The stylised leaves of this plant are the most widely used plant forms in European ornament. Acanthus leaves were popular with both Greeks and Romans on capitals in architecture, and for decorative purposes. The Roman version is more realistic than the Greek and Byzantine, which was stiffer and more formal. The leaves are symmetrical in Baroque decoration, while in Rococo they were generally twisted to one side, in keeping with the asymmetry typical of the Rococo style.
The fleur-de-lis is a stylised emblem of a French lily widely used as ornamentation in heraldry and the decorative arts. It consists of three petals, the centre one is upright and the other two curve right and left away from it, but joined by a band towards the base. This emblem has become important due to its association with the French Royal Arms. There is a legend regarding the Frankish King Clovis. (466-511 CE). He was the first barbarian king to become a Roman Catholic and his kingdom dominated much of Western Europe. At his baptism the lily, which is a sign of purity, was sent from heaven in the shape of a dove descending, symbolic of the Holy Spirit.

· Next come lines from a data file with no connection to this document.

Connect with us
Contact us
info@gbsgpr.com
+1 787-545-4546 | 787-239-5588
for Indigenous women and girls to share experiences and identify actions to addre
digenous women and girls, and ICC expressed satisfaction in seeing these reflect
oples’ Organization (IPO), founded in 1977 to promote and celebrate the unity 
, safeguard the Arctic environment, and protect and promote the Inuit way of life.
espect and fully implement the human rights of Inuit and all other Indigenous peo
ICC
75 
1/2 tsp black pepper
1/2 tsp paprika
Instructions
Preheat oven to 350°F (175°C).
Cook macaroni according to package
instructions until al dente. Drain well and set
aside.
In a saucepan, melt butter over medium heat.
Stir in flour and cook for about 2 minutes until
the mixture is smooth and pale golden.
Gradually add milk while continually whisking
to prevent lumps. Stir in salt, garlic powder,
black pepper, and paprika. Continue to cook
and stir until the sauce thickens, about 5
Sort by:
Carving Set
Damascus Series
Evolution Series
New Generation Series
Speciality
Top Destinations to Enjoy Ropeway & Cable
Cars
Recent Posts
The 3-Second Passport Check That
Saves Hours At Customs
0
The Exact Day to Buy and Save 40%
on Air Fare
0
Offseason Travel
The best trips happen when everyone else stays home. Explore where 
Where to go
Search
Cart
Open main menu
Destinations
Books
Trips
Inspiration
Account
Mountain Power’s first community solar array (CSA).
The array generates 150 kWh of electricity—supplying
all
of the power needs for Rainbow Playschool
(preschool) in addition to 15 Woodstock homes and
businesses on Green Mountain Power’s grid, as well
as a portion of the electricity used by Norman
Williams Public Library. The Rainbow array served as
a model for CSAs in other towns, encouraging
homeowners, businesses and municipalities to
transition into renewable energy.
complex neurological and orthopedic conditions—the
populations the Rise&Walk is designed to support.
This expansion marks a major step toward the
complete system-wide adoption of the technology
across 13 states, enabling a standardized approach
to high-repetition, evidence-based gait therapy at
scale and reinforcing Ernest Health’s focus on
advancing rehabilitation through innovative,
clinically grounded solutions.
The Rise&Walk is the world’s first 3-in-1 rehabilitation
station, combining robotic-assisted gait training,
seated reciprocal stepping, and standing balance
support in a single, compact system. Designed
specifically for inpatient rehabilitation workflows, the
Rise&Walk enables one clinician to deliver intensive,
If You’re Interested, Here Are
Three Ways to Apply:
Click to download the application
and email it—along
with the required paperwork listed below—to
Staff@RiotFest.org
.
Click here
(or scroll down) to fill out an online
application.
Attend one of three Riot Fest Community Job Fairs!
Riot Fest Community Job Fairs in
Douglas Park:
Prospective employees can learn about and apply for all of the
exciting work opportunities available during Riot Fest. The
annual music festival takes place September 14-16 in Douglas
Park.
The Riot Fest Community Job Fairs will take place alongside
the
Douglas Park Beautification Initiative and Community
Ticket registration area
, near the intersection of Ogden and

Loops of flowers and fruit bound together with ribbons and leaves were common in Classical Roman ornamentation on friezes of temples. It became popular for interiors and on furniture in the 17th century and was used frequently by Gibbons. The Neoclassical style saw it presented in a lighter form on furniture, and was very fashionable as decoration on ceilings in the dining room. It was also used as decoration on silver and porcelain.